= Ralph Vane =

English military campaigner novelist and critic

Sir Ralph Vane (also Ralph Fane, died 26 February 1552) was a supporter of Edward Seymour, 1st Duke of Somerset. He was hanged on Tower Hill as a result of factional strife.

==Life==
Ralph Vane or Fane was born at the manor of Badsell in Tudely, Kent in the reign of Henry VIII. He was a descendant of Sir John Fane who had received extensive estates in Kent as his reward for capturing John II king of France at the Battle of Poitiers in 1356. He was only son of Henry Fane or Vane of Hadlow, Kent, who was sheriff of Kent in 1508, and grandson of Henry Fane or Vane of Hildenborough, Tunbridge. He distinguished himself at the siege of Boulogne in 1544, when he was knighted.

Fane was nominated under Henry VIII's will to be steward (with Sir William Goring) of Lord Lincoln's lands. He took part in the Scottish campaign of 1547 under the Protector Somerset, and after the battle of Pinkie Cleugh at Musselburgh was created Knight banneret. Two others so honoured were Sir Francis Bryan and Sir Ralph Sadler, and Fane was one of the last three soldiers ever to be so knighted on the field of combat. As a supporter of the Protector he shared the favour of Edward VI, and received from him in 1550, a grant of the mansion and estates of Penshurst Place and manor of Lyghe, the forfeited property of Edward Stafford, 3rd Duke of Buckingham. He also received the Manor of Tonge, Kent.
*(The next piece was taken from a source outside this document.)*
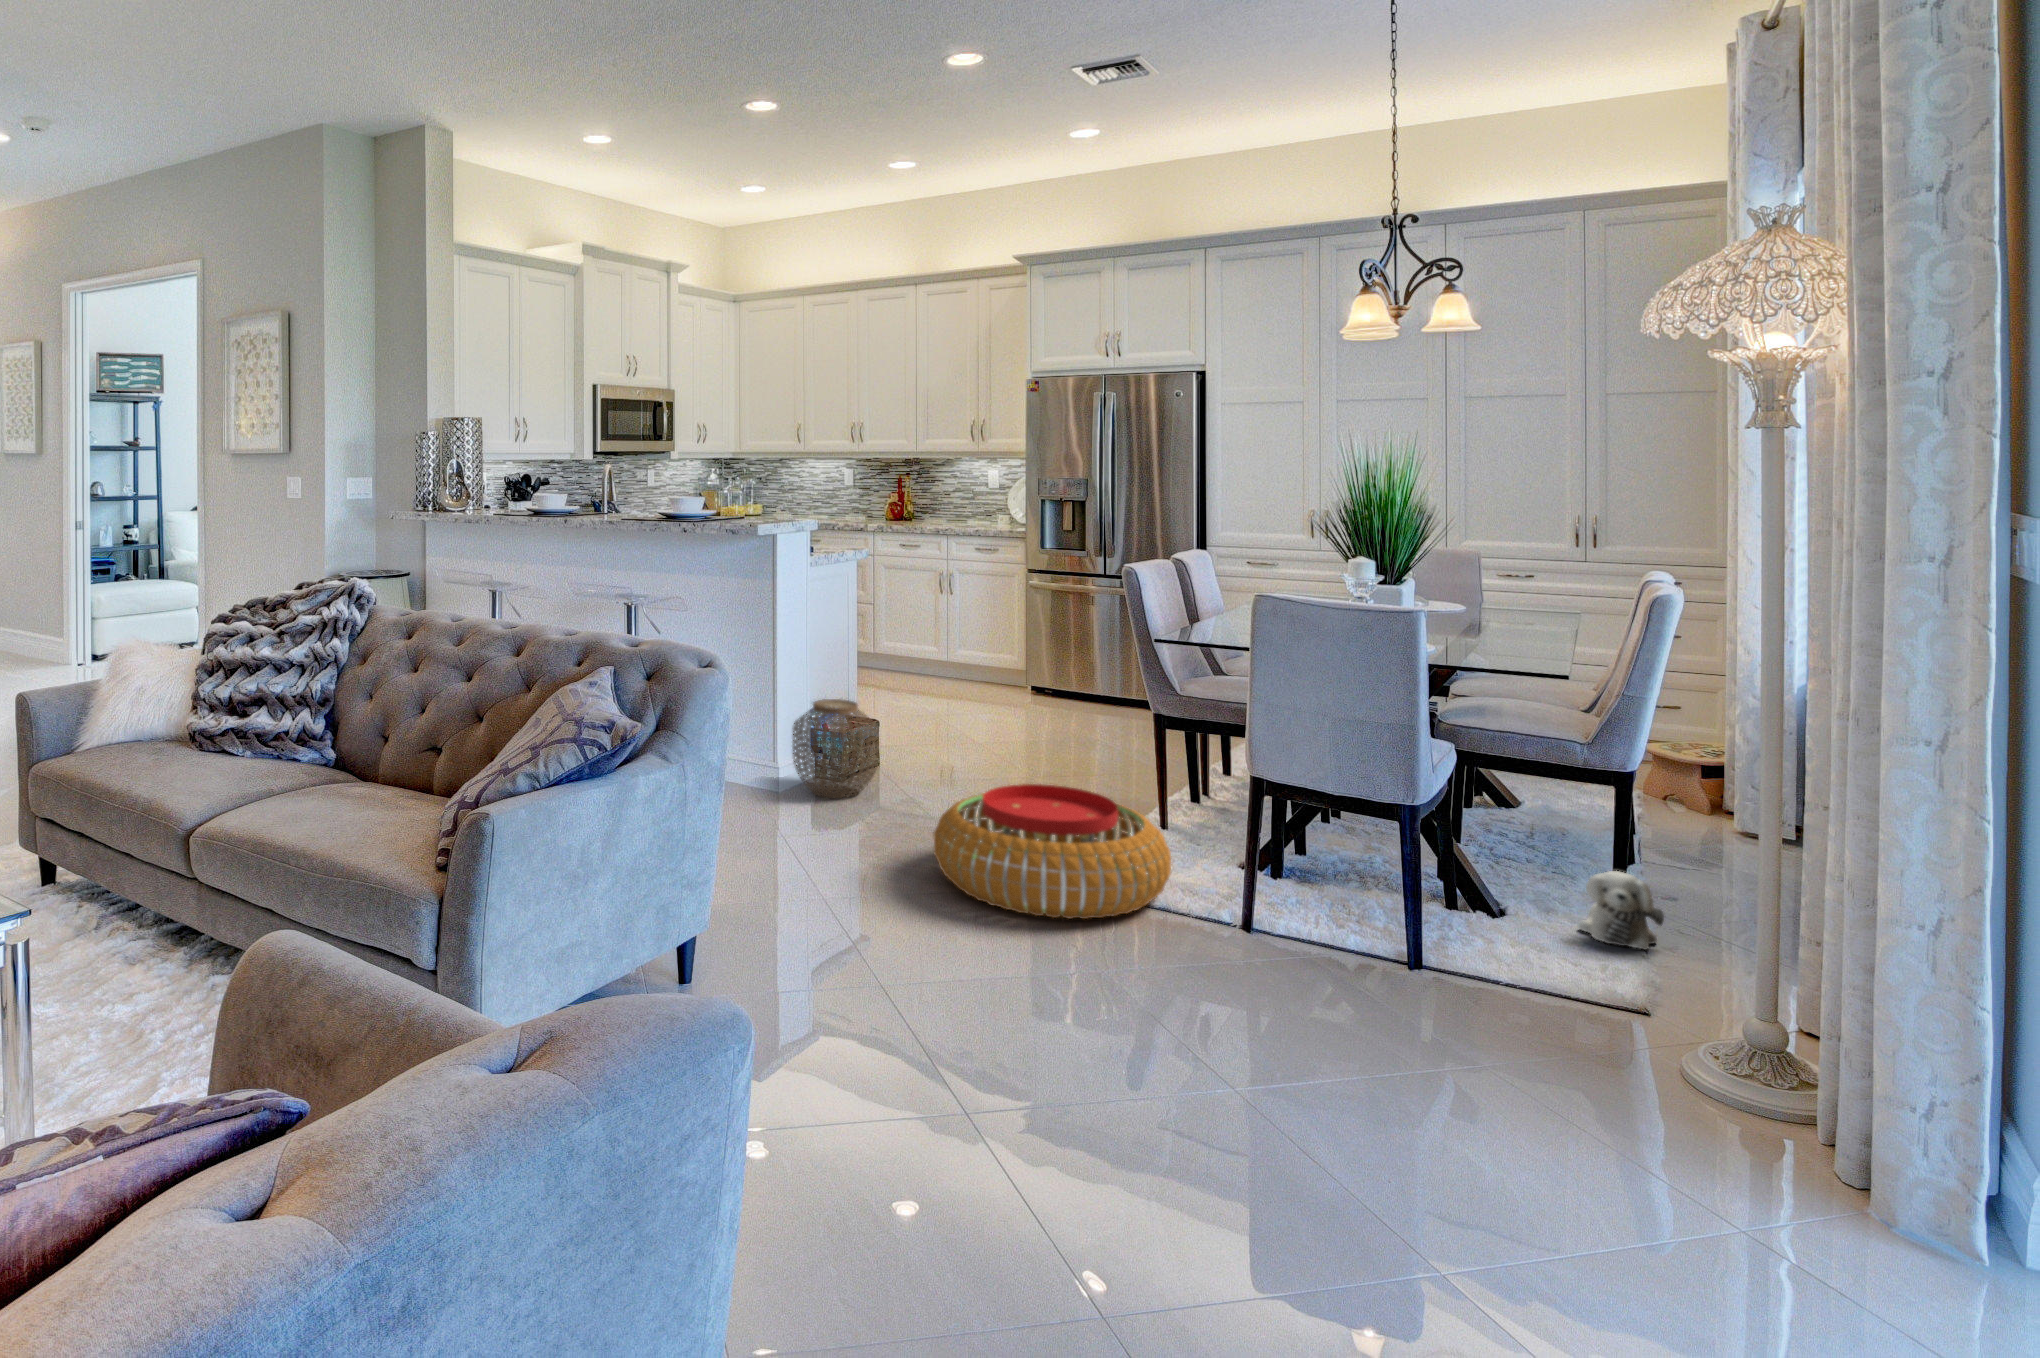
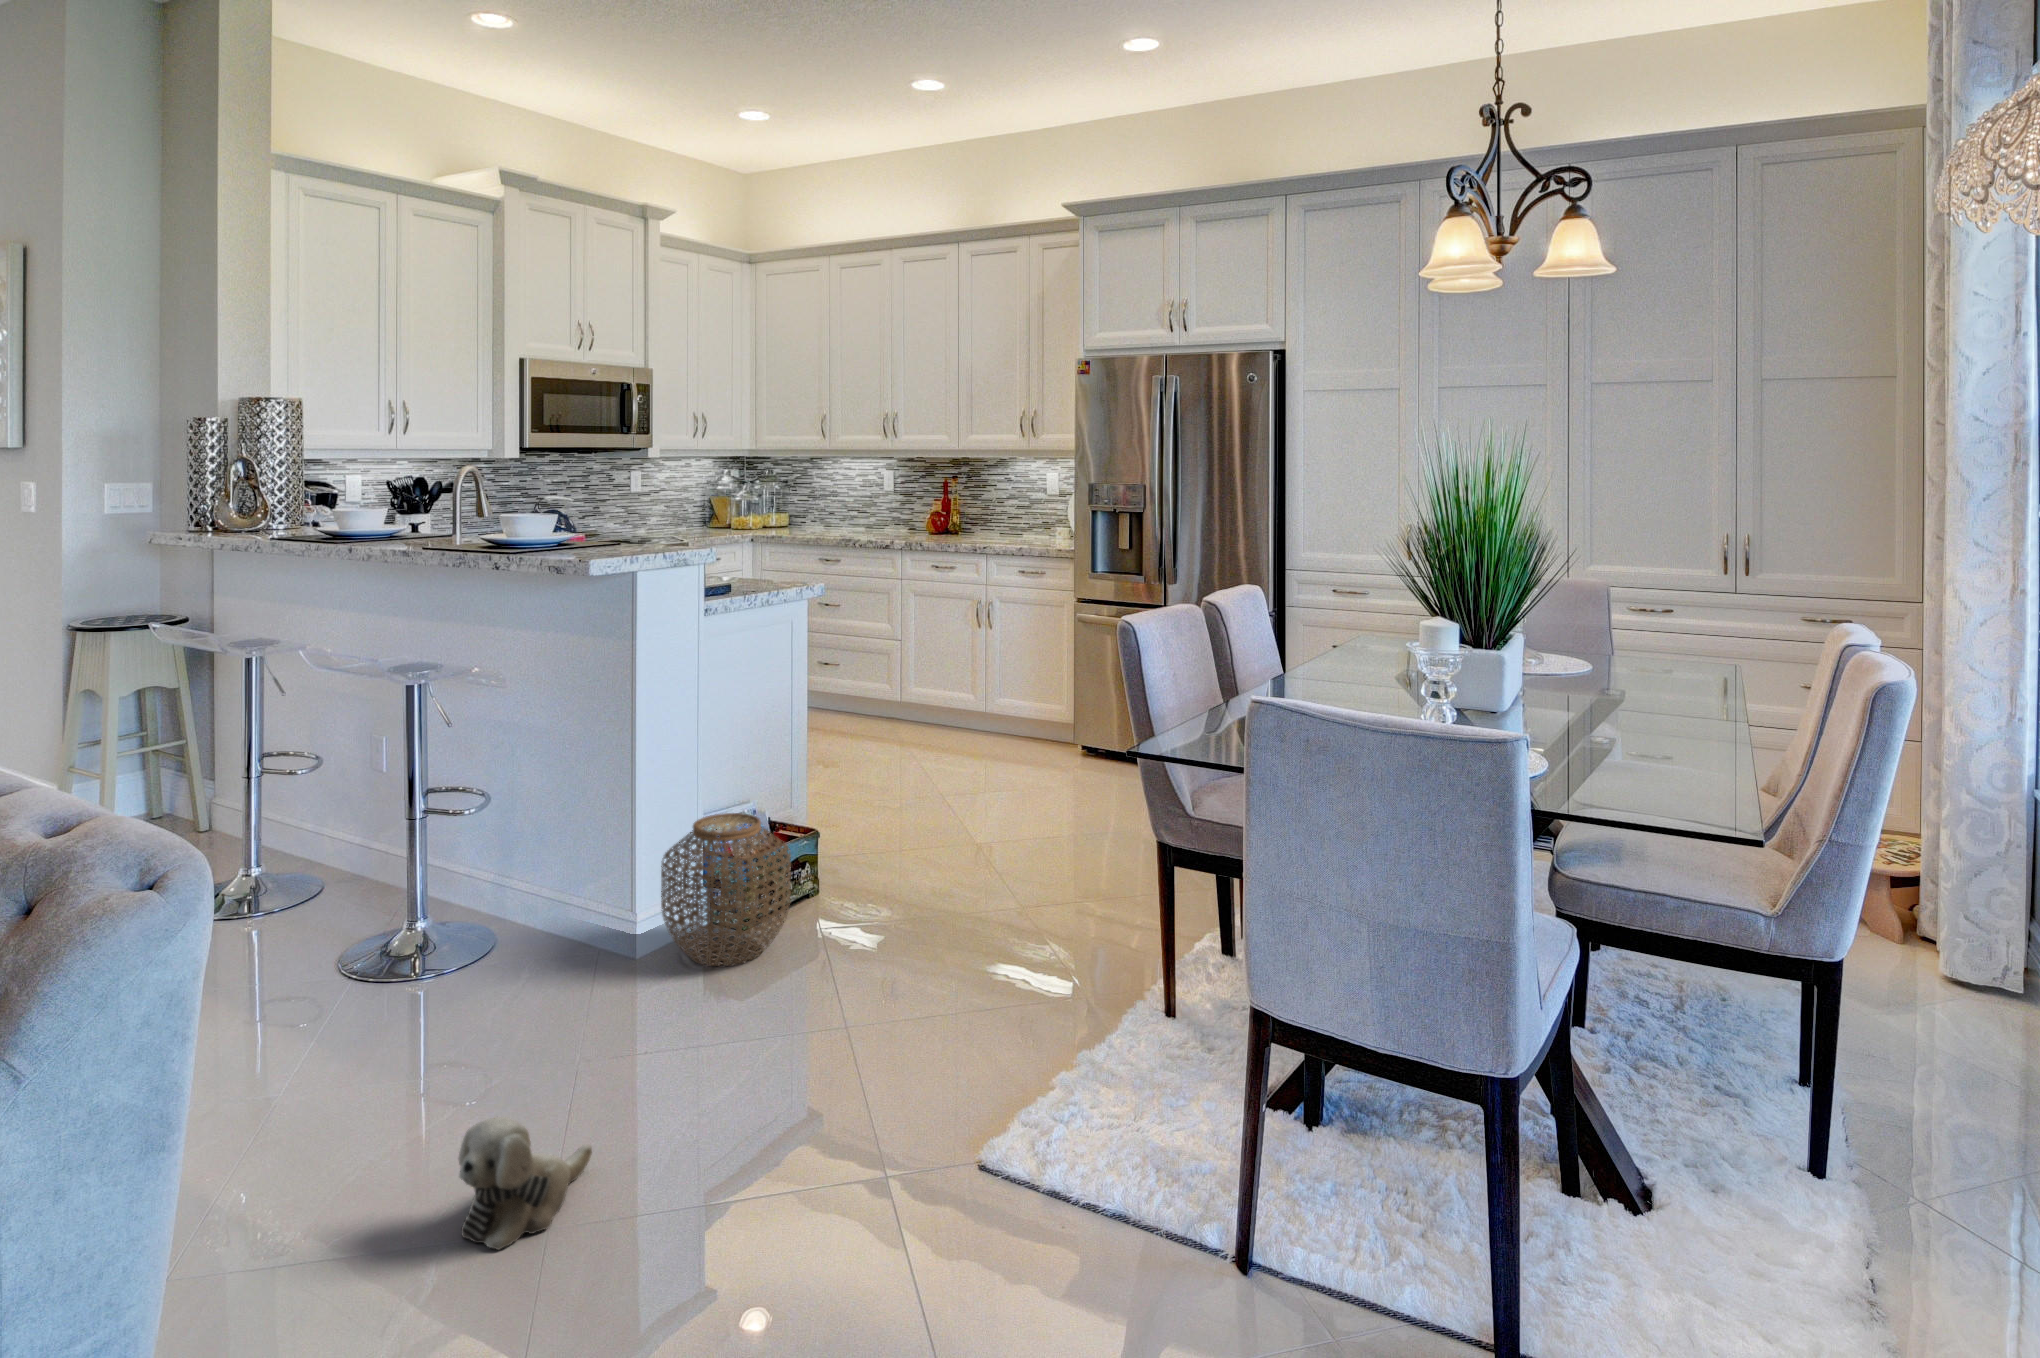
pouf: present [933,784,1171,919] -> none [769,979,1142,1256]
plush toy: present [1579,871,1664,949] -> present [459,1117,592,1250]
In October 1551, when John Dudley, 1st Duke of Northumberland moved against Somerset and his supporters, Fane was one of those charged with conspiring to murder Northumberland. He was arrested in a stable in Lambeth and sent to the Tower of London. On 27 January 1552 he was put on trial on the treasonable charge of conspiring to kill various privy councillors. In spite of his appeals to his military services and his strong denial of guilt, he was sentenced to death. The king described him at the trial as "answering like a ruffian". A warrant was signed by Edward on 25 February, and Fane was hanged the next day on Tower Hill. On the scaffold Fane repeated his plea of innocence. Of three companions also executed on 26 February 1552, Sir Miles Partridge was hanged and the other two, Sir Thomas Arundell and Sir Michael Stanhope, beheaded.

Fane's forfeited manor of Penshurst was given the same year to Sir William Sidney, and all the goods and chattels found in Fane's house at Westminster to Sir John Gate, a follower of Northumberland.

==Wife a benefactor==
John Strype states that Fane's widow, Elizabeth Brugge (daughter of Rouland Brugge, died 1540, and Margery Kelom), was a "liberal benefactor" to Protestants under Queen Mary and corresponded with Philpot and John Bradford. Her 12 Certaine Psalms of Godly Meditation (1550) contains 102 proverbs. It was published by Robert Crowley, who went into exile about 1552.

Lady Fane was described by John Foxe as a "a speciall Nourse and a great supporter [within] her power of the godly Saintes, which were imprisoned in Q[ueen] Marie's time." She died in Holborn, London, in 1568.